Incendiary Language: How Brands Can Keep COVID-19 Messaging From Fanning a Dangerous Flame

Incendiary Language:
How Brands Can Keep COVID-19 Messaging From Fanning a Dangerous Flame
By
Asia Hunt

As the COVID-19 pandemic continues to accelerate and information rapidly circulates online around the crisis, incendiary headlines have exploded onto our newsfeeds, resulting in mixed messaging, confusion, and most dangerously — major panic.

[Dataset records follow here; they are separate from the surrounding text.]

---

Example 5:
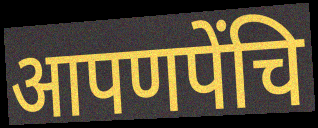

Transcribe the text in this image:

आपणपेंचि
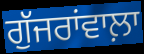
ਗੁੱਜਰਾਂਵਾਲ਼ਾ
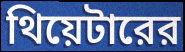
থিয়েটারের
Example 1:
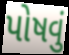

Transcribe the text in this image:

પોષવું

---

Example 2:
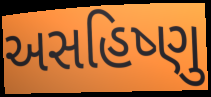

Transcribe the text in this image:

અસહિષ્ણુ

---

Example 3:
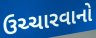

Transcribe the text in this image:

ઉચ્ચારવાનો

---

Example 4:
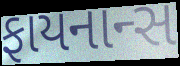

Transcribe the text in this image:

ફાયનાન્સ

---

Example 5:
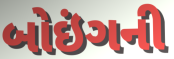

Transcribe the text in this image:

બોઇંગની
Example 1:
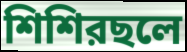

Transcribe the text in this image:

শিশিরছলে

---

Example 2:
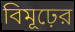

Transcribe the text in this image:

বিমূঢ়ের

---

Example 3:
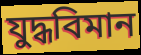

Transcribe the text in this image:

যুদ্ধবিমান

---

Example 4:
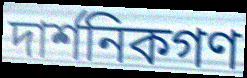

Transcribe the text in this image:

দার্শনিকগণ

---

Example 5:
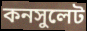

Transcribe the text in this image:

কনসুলেট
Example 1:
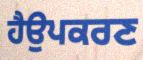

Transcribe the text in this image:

ਹੈਉਪਕਰਣ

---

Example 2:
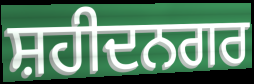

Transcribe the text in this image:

ਸ਼ਹੀਦਨਗਰ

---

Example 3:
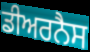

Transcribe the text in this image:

ਡੀਅਰਨੈਸ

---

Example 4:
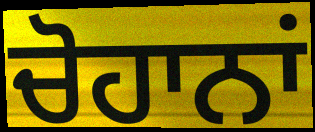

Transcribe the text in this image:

ਚੋਹਾਨਾਂ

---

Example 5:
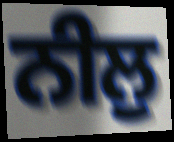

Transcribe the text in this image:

ਨੀਲੁ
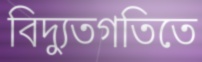
বিদ্যুতগতিতে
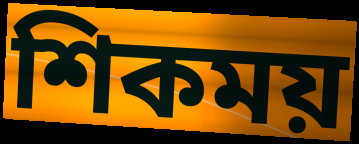
শিকময়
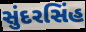
સુંદરસિંહ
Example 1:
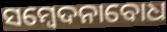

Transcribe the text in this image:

ସମ୍ବେଦନାବୋଧ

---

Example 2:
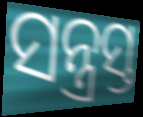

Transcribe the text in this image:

ସନ୍ତ୍ରସ୍ତ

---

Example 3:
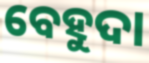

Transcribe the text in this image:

ବେହୁଦା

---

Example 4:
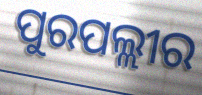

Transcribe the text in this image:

ପୁରପଲ୍ଲୀର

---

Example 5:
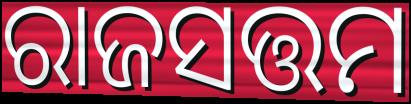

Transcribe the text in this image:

ରାଜସତ୍ତମ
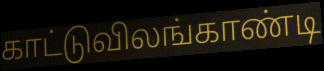
காட்டுவிலங்காண்டி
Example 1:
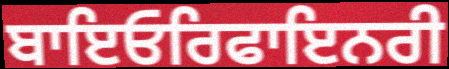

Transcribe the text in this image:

ਬਾਇਓਰਿਫਾਇਨਰੀ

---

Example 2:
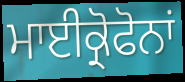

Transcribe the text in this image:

ਮਾਈਕ੍ਰੋਫੋਨਾਂ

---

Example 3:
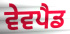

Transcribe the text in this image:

ਵੇਵਪੈਡ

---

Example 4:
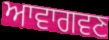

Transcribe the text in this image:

ਆਵਾਗਵਣ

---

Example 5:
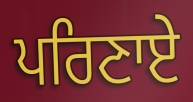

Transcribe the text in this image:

ਪਰਿਣਾਏ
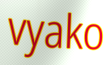
vyako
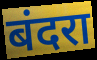
बंदरा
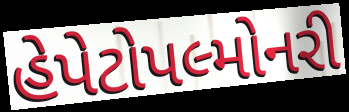
હેપેટોપલ્મોનરી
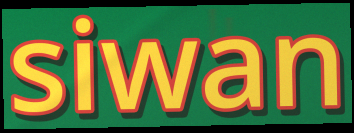
siwan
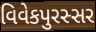
વિવેકપુરસ્સર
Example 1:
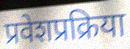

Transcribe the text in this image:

प्रवेशप्रक्रिया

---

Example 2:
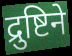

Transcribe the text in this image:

द्रुष्टिने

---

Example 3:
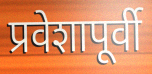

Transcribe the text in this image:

प्रवेशापूर्वी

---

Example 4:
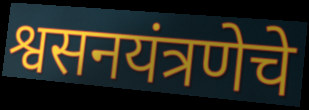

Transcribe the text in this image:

श्वसनयंत्रणेचे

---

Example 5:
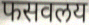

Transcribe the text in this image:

फसवलय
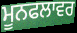
ਮੂਨਫਲਾਵਰ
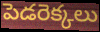
పెడరెక్కలు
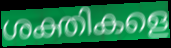
ശക്തികളെ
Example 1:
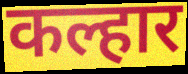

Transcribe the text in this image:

कल्हार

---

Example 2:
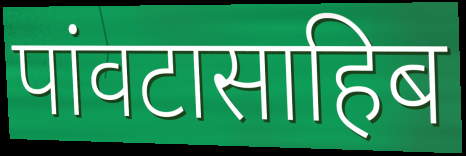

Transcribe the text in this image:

पांवटासाहिब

With the spread of misinformation and online scare tactics, we’ve entered into a growing economy of fear –– and brands, as primary communicators in our digital ecosystem, can lend a hand in diffusing this fear.

Image by Gerd Altmann from Pixabay

Over the past few months, this pandemic has led us to broach the ultimate information overload. The uncertainty of the virus has thrown our lives, jobs, and families completely off-kilter. In response to this disorientation, many of us have been tempted to circulate as much news and information online as we can in an effort to understand and come to terms with our current reality. But with this great influx of news comes great responsibility. And, as several reports have recently made abundantly clear, not all news and messaging around the virus is created equal.

Already, Facebook and Instagram have made a pledge to take a harder stand against misinformation around COVID-19. Twitter released new guidelines for brands urging them to speak more clearly about the virus. Even TikTok, land of viral dances (no pun intended) and quixotic content has pledged to work with health authorities to promote accurate information in times of crisis. These brands are taking action because they know first-hand how dangerous misinformation can be. False facts or unclear language leads to more confusion, and at a certain point — the point we are at now — serves only to obfuscate our understanding of the current crisis, breaking down our natural defenses and inherent ability to discern fact from fiction.

But the responsibility cannot just end with social media. Brands in conversation with their audiences about COVID-19 have a responsibility to fight this onslaught of gratuitous messaging and quell the spread of unclear and misinformation. They must recognize that audiences only have a limited capacity of information they can digest. In brands’ haste to grab attention, top social shares and jump onto the COVID-19 PR spike, they need to be asking themselves: Is this necessary? Is this meaningful? Is this kind? Take a hard look at the content, and see if its constructively adding to the conversation, or if it’s coming off as self-promotional clutter.  Because when words and products are rashly thrown at audiences without caution, measure, or compassion, we are left to decipher even more chaos, with few truthful way-finders to help us wade through the sludge of uninformed and gratuitously alarmist information.

It is now more important than ever for brands to be transparent and concise in their messaging. They need to be explicit and almost pedantically clear. Helpful, not promotional –– using their expertise as communicators to aid in dispelling misinformation and inspiring people into action –– even if it isn’t necessarily around their brand. For example, translating the new words and phrases we’re being introduced to daily, favoring messaging like “#StayHome” and “Keep 6 feet apart” over terminology like “Shelter-in-place” and “Social Distancing” to keep confusion and unclear language at bay. Brands must also make sure the conversations they are having online right now are relevant to their audiences and their audiences’ current emotional needs. Endless emails “checking in” don’t serve to reassure, but rather contribute to the clutter and information buildup we are presented with daily. Instead, stay sensitive and true to the brand’s core purpose, do not try to pander to this epidemic by spewing out information for information’s sake.

Above all, be considerate, mindful and realistic about a brand’s role in this crisis and the capacity of information audiences can absorb. We must work together as brands and creative partners to clear the clutter, keep us safe, inform the public, and extinguish the flame.